For this exercise, retype the lines from the one that holds "input [2:0]s3;" through the one that holds "assign q = ram_q;" in the records below, both included, exactly and without pictures.

——

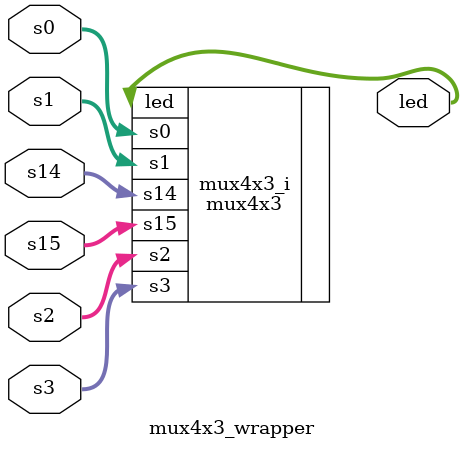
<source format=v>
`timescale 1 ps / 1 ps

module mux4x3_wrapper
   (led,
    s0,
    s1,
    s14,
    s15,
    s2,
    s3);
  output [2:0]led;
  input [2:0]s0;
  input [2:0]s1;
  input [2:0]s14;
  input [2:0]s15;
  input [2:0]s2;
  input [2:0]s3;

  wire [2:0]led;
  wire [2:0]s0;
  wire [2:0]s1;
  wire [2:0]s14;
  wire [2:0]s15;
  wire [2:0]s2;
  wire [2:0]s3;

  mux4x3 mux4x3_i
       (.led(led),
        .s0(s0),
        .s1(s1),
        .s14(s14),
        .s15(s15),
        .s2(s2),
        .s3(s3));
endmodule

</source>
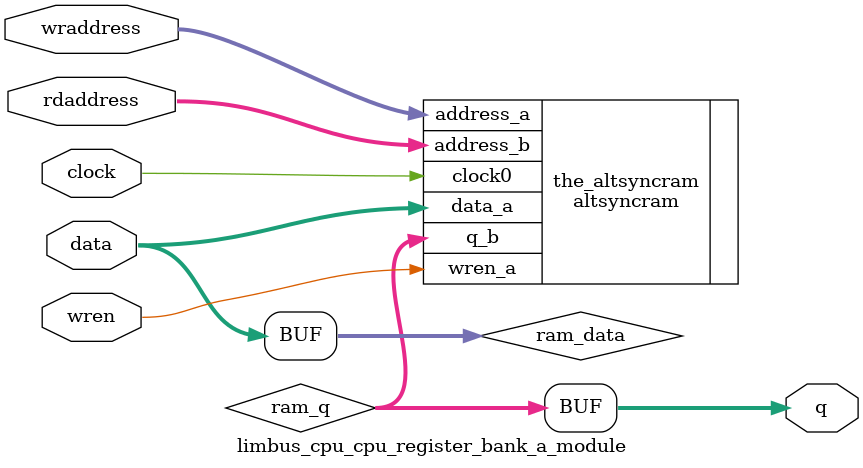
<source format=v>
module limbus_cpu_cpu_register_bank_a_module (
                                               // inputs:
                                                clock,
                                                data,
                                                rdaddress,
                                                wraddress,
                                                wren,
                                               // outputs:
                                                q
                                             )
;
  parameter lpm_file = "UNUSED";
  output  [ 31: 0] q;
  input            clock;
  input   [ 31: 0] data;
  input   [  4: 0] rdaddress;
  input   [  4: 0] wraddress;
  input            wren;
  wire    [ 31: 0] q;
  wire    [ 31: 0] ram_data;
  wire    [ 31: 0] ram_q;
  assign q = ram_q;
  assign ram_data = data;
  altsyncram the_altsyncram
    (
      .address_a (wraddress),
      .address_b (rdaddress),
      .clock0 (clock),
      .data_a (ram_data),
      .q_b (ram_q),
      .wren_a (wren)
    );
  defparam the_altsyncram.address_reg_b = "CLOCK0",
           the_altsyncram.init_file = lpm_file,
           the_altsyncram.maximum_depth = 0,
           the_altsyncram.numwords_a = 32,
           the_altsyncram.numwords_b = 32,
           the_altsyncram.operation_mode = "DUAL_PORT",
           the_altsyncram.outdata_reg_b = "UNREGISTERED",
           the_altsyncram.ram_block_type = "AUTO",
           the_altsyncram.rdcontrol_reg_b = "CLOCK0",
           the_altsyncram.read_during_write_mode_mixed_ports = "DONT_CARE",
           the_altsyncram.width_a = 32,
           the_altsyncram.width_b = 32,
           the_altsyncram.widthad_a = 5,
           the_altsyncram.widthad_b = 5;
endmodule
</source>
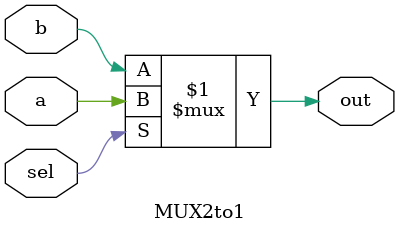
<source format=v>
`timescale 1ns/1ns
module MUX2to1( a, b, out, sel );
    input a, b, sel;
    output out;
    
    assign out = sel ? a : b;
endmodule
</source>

——

◆ Answer for this exercise:
  input [2:0]s3;

  wire [2:0]led;
  wire [2:0]s0;
  wire [2:0]s1;
  wire [2:0]s14;
  wire [2:0]s15;
  wire [2:0]s2;
  wire [2:0]s3;

  mux4x3 mux4x3_i
       (.led(led),
        .s0(s0),
        .s1(s1),
        .s14(s14),
        .s15(s15),
        .s2(s2),
        .s3(s3));
endmodule

</source>
<source format=v>
module limbus_cpu_cpu_register_bank_a_module (
                                               // inputs:
                                                clock,
                                                data,
                                                rdaddress,
                                                wraddress,
                                                wren,
                                               // outputs:
                                                q
                                             )
;
  parameter lpm_file = "UNUSED";
  output  [ 31: 0] q;
  input            clock;
  input   [ 31: 0] data;
  input   [  4: 0] rdaddress;
  input   [  4: 0] wraddress;
  input            wren;
  wire    [ 31: 0] q;
  wire    [ 31: 0] ram_data;
  wire    [ 31: 0] ram_q;
  assign q = ram_q;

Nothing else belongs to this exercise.